The signs of the revolution are small, but they're still there. Magnolia is not the first movie this year to defy a one-line - or even one-paragraph - synopsis. It's not the first to come in at over three hours (wrapping at 188 minutes). And hopefully it won't be the last to be breathtakingly audacious and original in its scope.

Along with Spike Jonze (Being John Malkovich), or David O'Russell (Three Kings, Magnolia), young director Paul Thomas Anderson (Boogie Nights) appears not to have read the rule book - or if he has, he's done an excellent job of shredding it. This is what being young and making cinema is all about: it's about as far away as you could possibly desire from the MTV jump-cut world of Michael Bay and his commercially cynical cohorts.

And how Anderson dares to conclude this film is revolutionary enough to produce audible gasps in the cinema; you may think it's ridiculous, but don't say the finale wasn't signposted from the start.

Magnolia is an ensemble piece - Tom Cruise's Oscar-nominated turn as sex guru Frank T J Mackey is just the flashiest part in a large cast of interconnected characters (and an excellent piece of work). He's the estranged son of dying TV executive Earl Partridge (Jason Robards), nursed by the standout Phil (Philip Seymour Hoffman) and married to money-grubbing, pill-popping Linda (Julianne Moore). T J's sexual self-help conventions are a sight to behold ('worship the cock,' he exhorts), but they're not the only thing of note in this no-holds-barred film.

Director Anderson has decided to take a huge jump into a land of extreme personalities and relies on operatic coincidence to bring his story home. It's certainly daring. There are no minor characters in Magnolia. There's the sad-eyed and desperate former TV star Donnie Smith (William H Macy), a gentle giant of a cop (John C Reilly), a damaged cocaine addict (Melora Waters), herself the daughter of an ailing game-show host (Philip Baker Hall), and a browbeating father (Michael Bowen) who seems intent on repeating the Donnie Smith scenario with his genius son (Jeremy Blackman).

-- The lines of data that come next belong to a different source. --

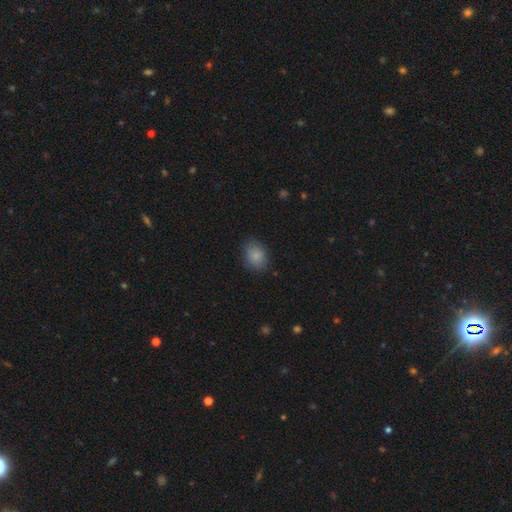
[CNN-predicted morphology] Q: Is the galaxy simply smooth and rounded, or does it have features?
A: smooth — 87%.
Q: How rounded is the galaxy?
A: in between — 71%.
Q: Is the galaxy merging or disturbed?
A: none — 82%.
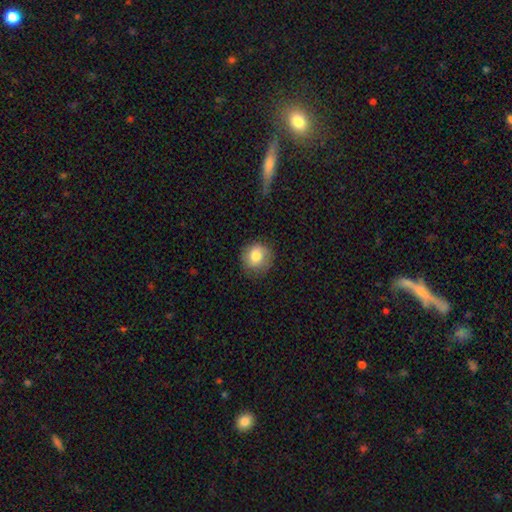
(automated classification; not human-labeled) smooth 80%, featured or disk 12%, star or artifact 9%. Down the decision tree: how rounded — round (89%); merging — none (80%).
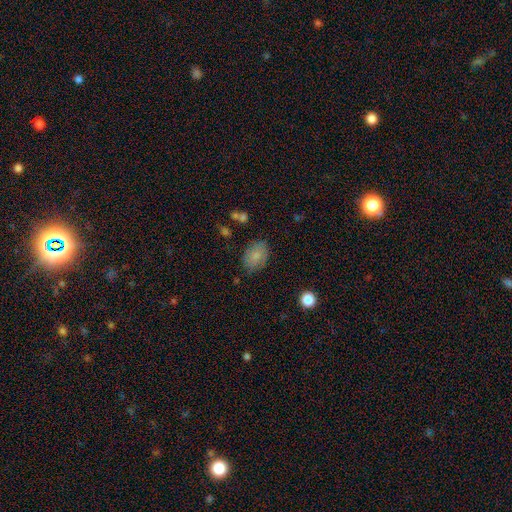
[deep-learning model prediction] This appears to be a smooth galaxy with no disk features (74%) that is in between round and cigar-shaped (79%). Merging: none (75%).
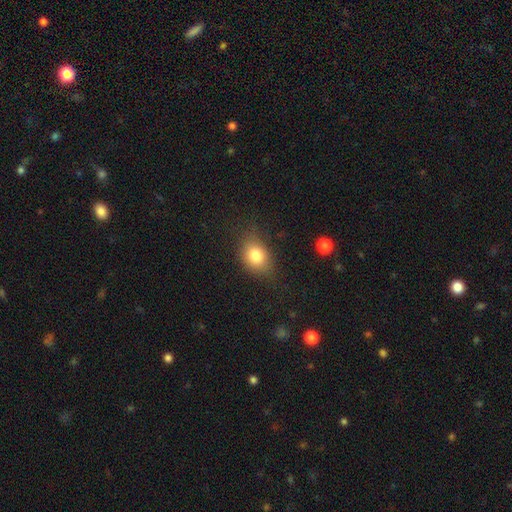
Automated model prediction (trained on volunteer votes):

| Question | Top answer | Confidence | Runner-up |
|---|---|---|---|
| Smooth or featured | smooth | 80% | star or artifact (10%) |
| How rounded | in between | 62% | round (36%) |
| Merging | none | 71% | minor disturbance (21%) |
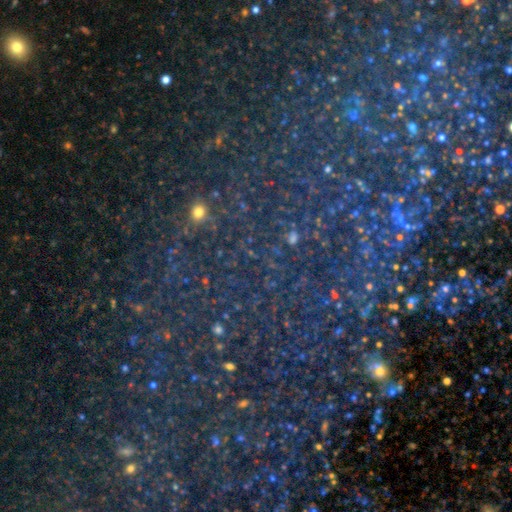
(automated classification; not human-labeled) Smooth or featured?
  - star or artifact: 82% *
  - smooth: 10%
  - featured or disk: 7%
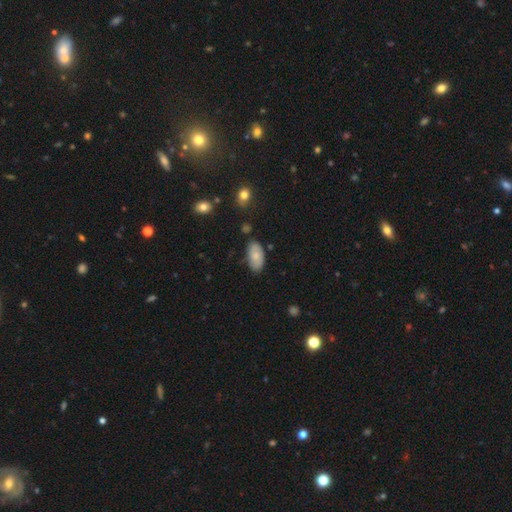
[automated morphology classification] A smooth galaxy with no disk features (76%) that is in between round and cigar-shaped (94%).

Vote fractions:
- Smooth or featured? smooth: 76% / featured or disk: 17% / star or artifact: 7%
- How rounded? in between: 94% / round: 3% / cigar-shaped: 3%
- Merging? none: 75% / minor disturbance: 19% / major disturbance: 3% / merger: 3%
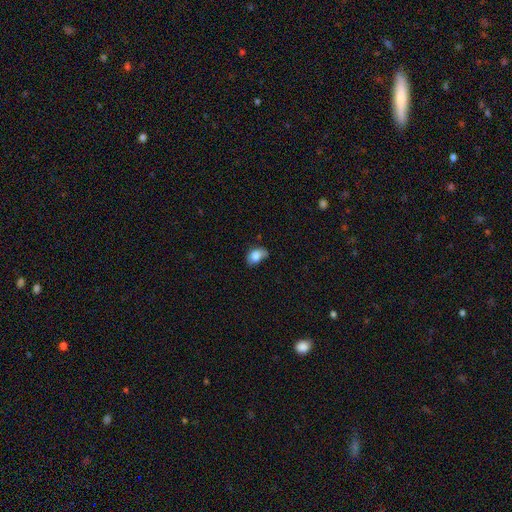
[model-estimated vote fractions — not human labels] Overall: smooth (80%). How rounded: in between (80%). Merging: none (43%; minor disturbance 40%).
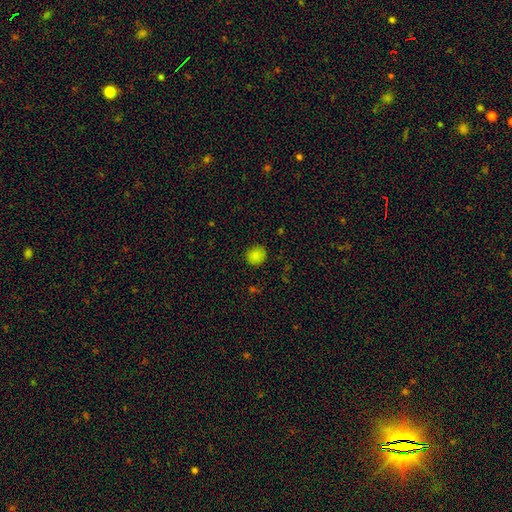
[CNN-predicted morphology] type=smooth (84%); roundness=round (85%); merging=none (87%).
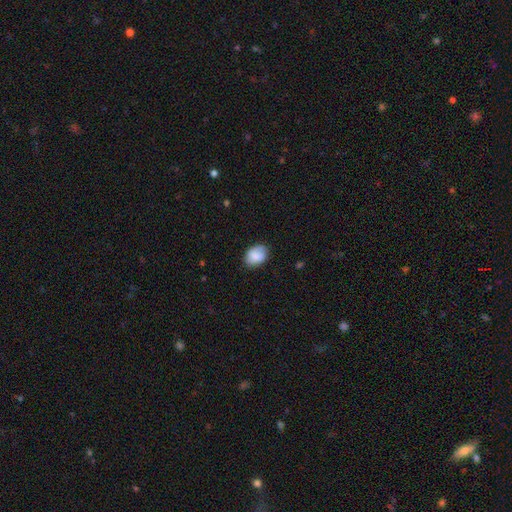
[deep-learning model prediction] Smooth or featured? smooth (79%)
How rounded? in between (73%)
Merging? none (72%)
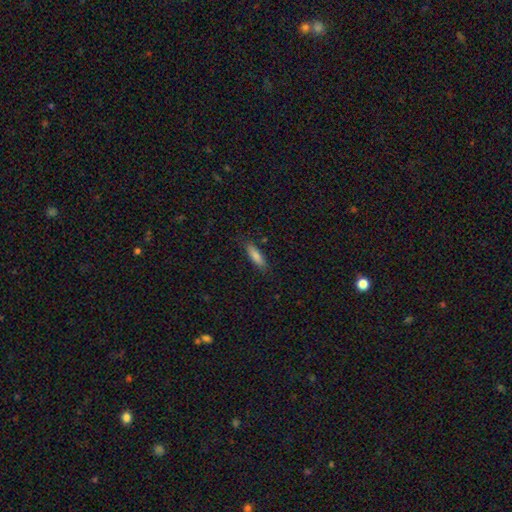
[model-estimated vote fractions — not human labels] The model was most divided on "how rounded": cigar-shaped: 61%, in between: 37%, round: 2%. More confident: merging — none (85%); smooth or featured — smooth (81%).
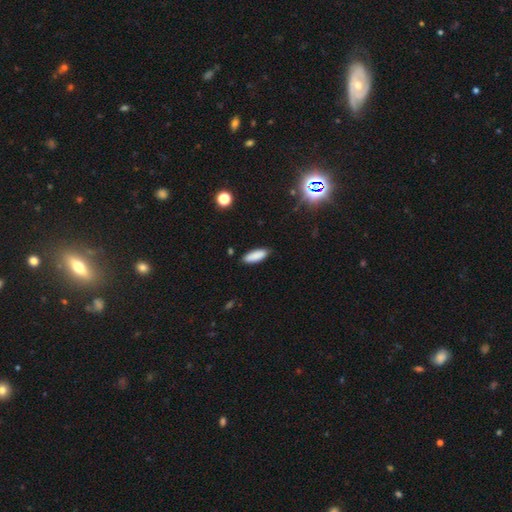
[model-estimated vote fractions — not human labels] Smooth or featured: smooth — 87% (star or artifact — 7%)
How rounded: in between — 68% (cigar-shaped — 30%)
Merging: none — 85% (minor disturbance — 12%)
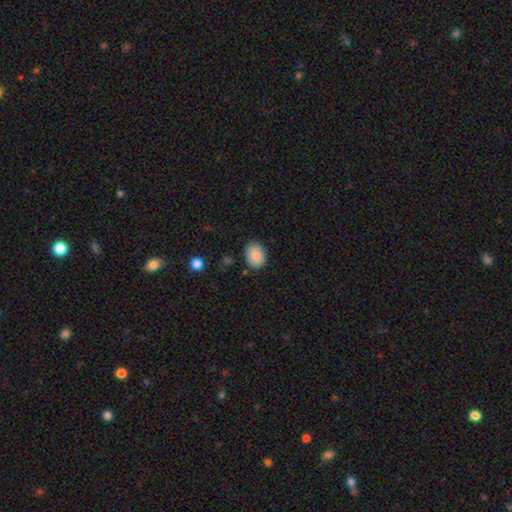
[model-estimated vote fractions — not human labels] Smooth or featured? Predicted: smooth (p=0.86). How rounded? Predicted: in between (p=0.75). Merging? Predicted: none (p=0.82).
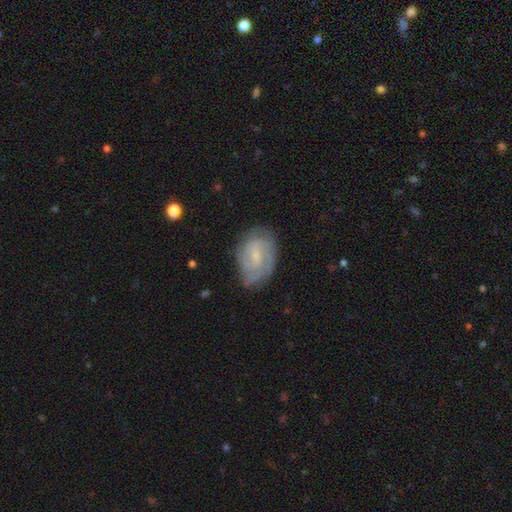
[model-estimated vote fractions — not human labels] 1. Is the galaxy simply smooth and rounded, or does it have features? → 63% featured or disk, 30% smooth, 8% star or artifact.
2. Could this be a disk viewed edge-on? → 97% no, 3% yes.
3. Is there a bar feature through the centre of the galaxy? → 53% weak, 38% no, 9% strong.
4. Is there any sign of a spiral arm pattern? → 85% yes, 15% no.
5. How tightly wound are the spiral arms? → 50% tight, 37% medium, 13% loose.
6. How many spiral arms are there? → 43% 2, 34% can't tell, 9% 1, 9% 3, 3% 4, 2% more than 4.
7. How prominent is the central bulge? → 57% small, 22% moderate, 18% none, 2% large, 1% dominant.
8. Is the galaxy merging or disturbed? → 64% none, 25% minor disturbance, 9% major disturbance, 2% merger.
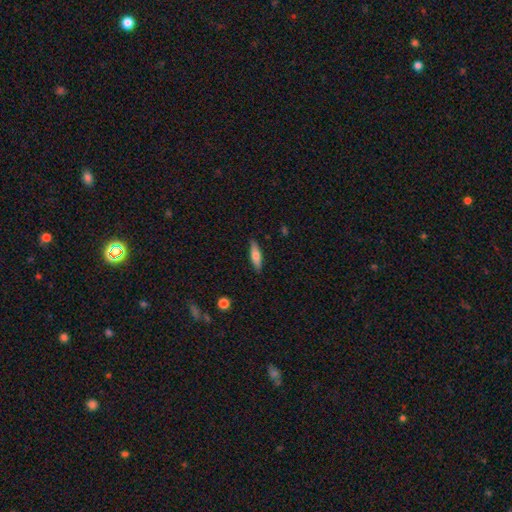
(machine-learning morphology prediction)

But - and here's the wonder of Magnolia - each character comes fully formed, each is fascinatingly ragged: some are self-destructive, some exist to give care, others are on hand to take it. There are meltdowns, rescue missions, confessions, attempted suicides, and a death-bed scene which is shocking in its rawness. Every actor is excellent. It's all scored to insistent, wonderful music and finally, as if all the above wasn't quite enough to pack into a single film, there's a celestial intervention, no less. Somehow, 188 minutes doesn't seem quite long enough.

Not everyone will want to surrender three hours to Anderson's untrammelled vision - and Magnolia may prove too much for more conventional tastes - but it's a joy to see films like this finally being made. It has been a very rich year so far at the cinema; an unusual time where it's difficult to see everything that's screaming for your deserved attention.

Put Magnolia at the top of the list: these characters will swirl in and out of your consciousness for days on end. And that conclusion? You'll still be stunned long after the credits roll. You'll feel compelled to talk about it - but don't give it away.